To increase income, the partner plans to sell off more of his ‘stuff’ – this should work out to about $500/month in income for the next few months. And I’ll get more help from him for working on business stuff which should also bring in about $500/month in income as well. And the partner is working on his resume and looking for other employment options. A 15% pay cut hurts but losing his job will hurt even more and it seems obvious that is a probability on the horizon.

Also, clearing out debt is topping the priority list as well. We realize that we may end up using credit in the near future if pushed to it. But we also realize that debt has to be eliminated for us to make any real financial progress in the future.

Could you handle losing 15% of your income tomorrow?

Friday, October 3rd, 2008

How much of a hardship would instantly losing 15% of your income pose? How would you react if you were already struggling to make ends meet and had finally worked out a way to barely squeak by, how would this news affect you then?

I’m not really sure what my answers are because I’m still in shock. Come Monday, the partner’s company is striking 15% off everyone’s salary as yet another last-ditch effort to help them survive their financial crisis. The good news is supposed to be that we he still has a job, but at the moment, that isn’t cheering me up every much. 15% is a substantial chunk of our monthly budget that was already stretched way too thin. Also, I’d finally worked out a plan that trimmed off all the fat and kept us just within our means, and that was by cutting out everything I could think to cut. Now what?

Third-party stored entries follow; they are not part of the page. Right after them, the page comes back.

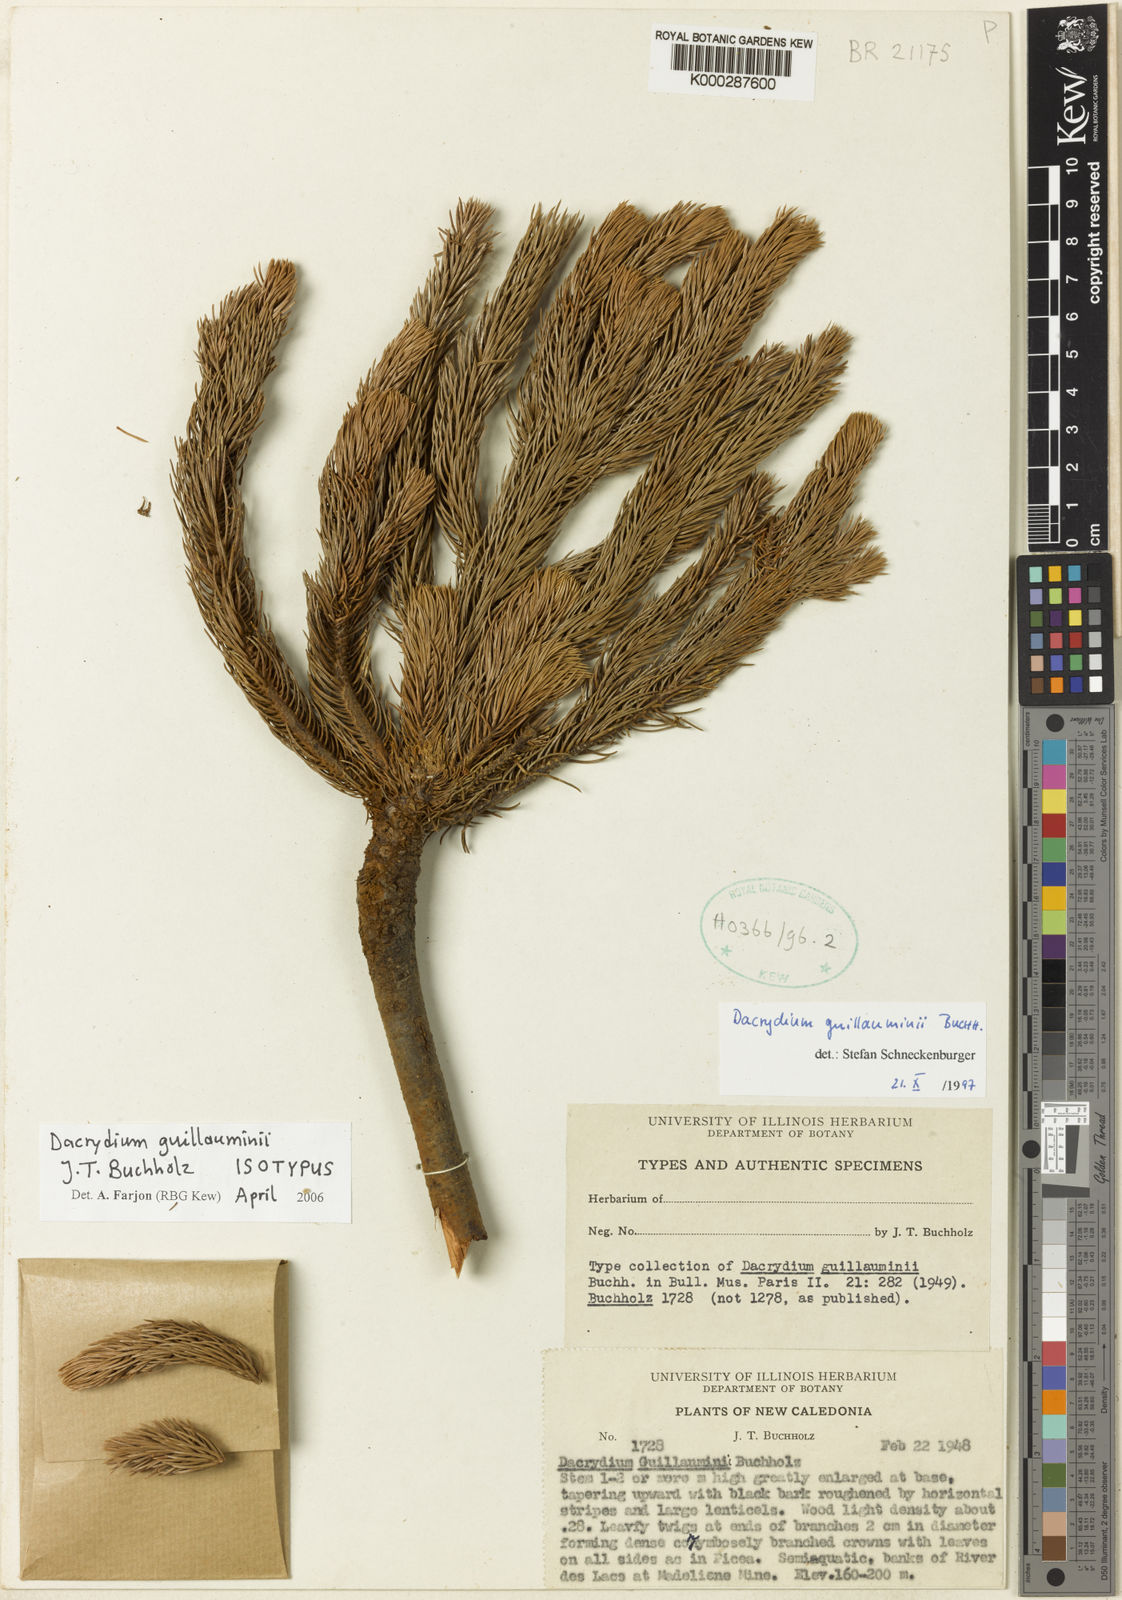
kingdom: Plantae
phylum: Tracheophyta
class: Pinopsida
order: Pinales
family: Podocarpaceae
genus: Dacrydium
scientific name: Dacrydium guillauminii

We had a brief family meeting tonight about it and I’m really worried. I’m worried because I feel like I’m the only one that really sees what a giant issue this is. Tomorrow, the partner and I will sit down with the numbers because he says he needs to see them to understand the severity of the situation. The severity is, that a 15% reduction in income isn’t wiping out ‘luxuries’ (those were already wiped out), it wipes out gas money, grocery money, the electric bill, the heating bill. This isn’t a matter of eating out less, sadly.

Okay, sigh, breath. This will work out, somehow, this will work out. I need to go sew because I need my sewing business to not only bring in no only my conservative estimates to help us get by, but now it also needs to cover this short fall we’re facing too.